=== Material shown ===

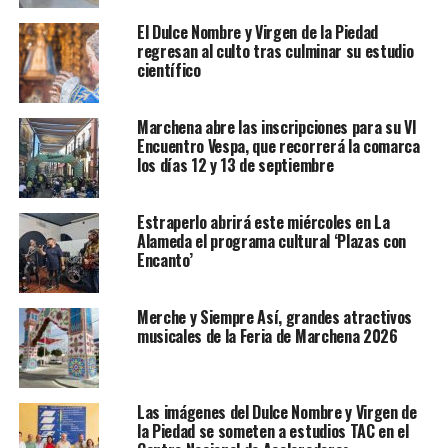
El Dulce Nombre y Virgen de la Piedad
regresan al culto tras culminar su estudio
científico
Marchena abre las inscripciones para su VI
Encuentro Vespa, que recorrerá la comarca
los días 12 y 13 de septiembre
Estraperlo abrirá este miércoles en La
Alameda el programa cultural ‘Plazas con
Encanto’
Merche y Siempre Así, grandes atractivos
musicales de la Feria de Marchena 2026
Las imágenes del Dulce Nombre y Virgen de
la Piedad se someten a estudios TAC en el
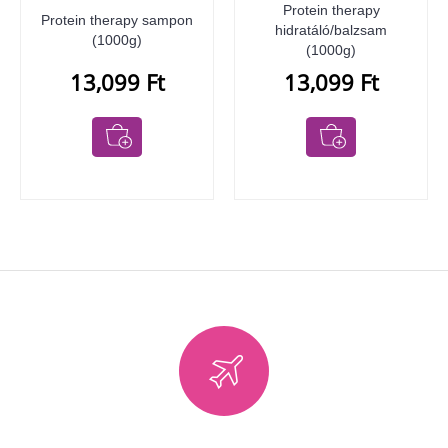
Protein therapy
Protein therapy sampon
hidratáló/balzsam
(1000g)
(1000g)
13,099 Ft
13,099 Ft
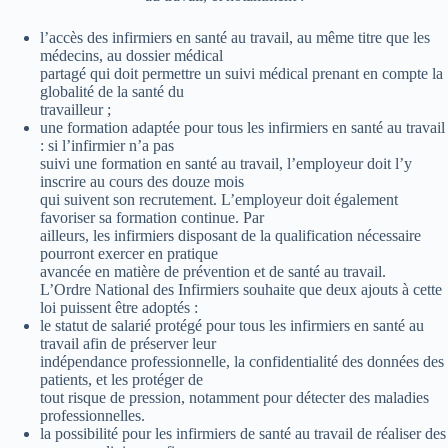
l’accès des infirmiers en santé au travail, au même titre que les
médecins, au dossier médical
partagé qui doit permettre un suivi médical prenant en compte la
globalité de la santé du
travailleur ;
une formation adaptée pour tous les infirmiers en santé au travail
: si l’infirmier n’a pas
suivi une formation en santé au travail, l’employeur doit l’y
inscrire au cours des douze mois
qui suivent son recrutement. L’employeur doit également
favoriser sa formation continue. Par
ailleurs, les infirmiers disposant de la qualification nécessaire
pourront exercer en pratique
avancée en matière de prévention et de santé au travail.
L’Ordre National des Infirmiers souhaite que deux ajouts à cette
loi puissent être adoptés :
le statut de salarié protégé pour tous les infirmiers en santé au
travail afin de préserver leur
indépendance professionnelle, la confidentialité des données des
patients, et les protéger de
tout risque de pression, notamment pour détecter des maladies
professionnelles.
la possibilité pour les infirmiers de santé au travail de réaliser des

===

§ Work to complete
What do the entries above read from the line containing "Encuentro Vespa, que recorrerá la comarca" through the line containing "loi puissent être"? Output those lines exactly, both ends included, with the pictures left out.

§ Task output
Encuentro Vespa, que recorrerá la comarca
los días 12 y 13 de septiembre
Estraperlo abrirá este miércoles en La
Alameda el programa cultural ‘Plazas con
Encanto’
Merche y Siempre Así, grandes atractivos
musicales de la Feria de Marchena 2026
Las imágenes del Dulce Nombre y Virgen de
la Piedad se someten a estudios TAC en el
Protein therapy
Protein therapy sampon
hidratáló/balzsam
(1000g)
(1000g)
13,099 Ft
13,099 Ft
l’accès des infirmiers en santé au travail, au même titre que les
médecins, au dossier médical
partagé qui doit permettre un suivi médical prenant en compte la
globalité de la santé du
travailleur ;
une formation adaptée pour tous les infirmiers en santé au travail
: si l’infirmier n’a pas
suivi une formation en santé au travail, l’employeur doit l’y
inscrire au cours des douze mois
qui suivent son recrutement. L’employeur doit également
favoriser sa formation continue. Par
ailleurs, les infirmiers disposant de la qualification nécessaire
pourront exercer en pratique
avancée en matière de prévention et de santé au travail.
L’Ordre National des Infirmiers souhaite que deux ajouts à cette
loi puissent être adoptés :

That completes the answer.